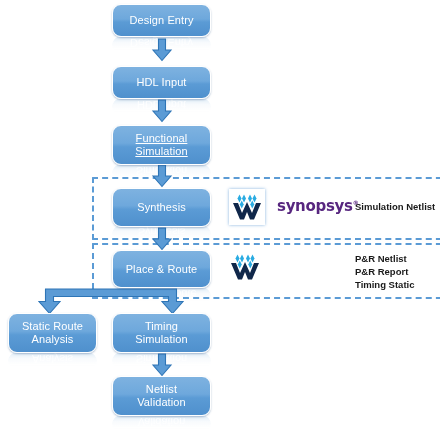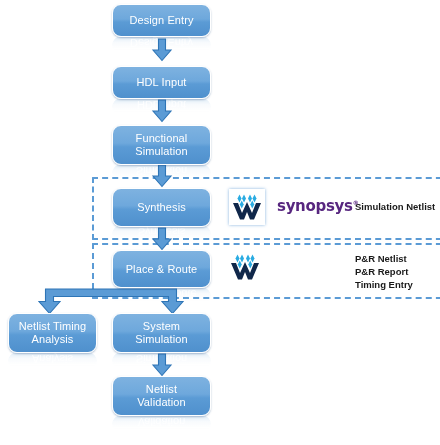--- a/index.html
+++ b/index.html
@@ -184,7 +184,7 @@
     <span class="lbl">HDL Input</span>
   </div>
 
-  <div class="node" style="left:112px; top:125px; width:99px; height:40px;">
+  <div class="node" style="left:112px; top:125px; width:99px; height:40px;text-decoration:underline;">
     <span class="lbl">
       <span>Functional</span><br>
       <span>Simulation</span>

━━━━━━━━━━━━━━━━

* **Work required**
Output all the entries above verbatim, please. No images.

* **Written solution**
--- a/index.html
+++ b/index.html
@@ -184,7 +184,7 @@
     <span class="lbl">HDL Input</span>
   </div>
 
-  <div class="node" style="left:112px; top:125px; width:99px; height:40px;">
+  <div class="node" style="left:112px; top:125px; width:99px; height:40px;text-decoration:underline;">
     <span class="lbl">
       <span>Functional</span><br>
       <span>Simulation</span>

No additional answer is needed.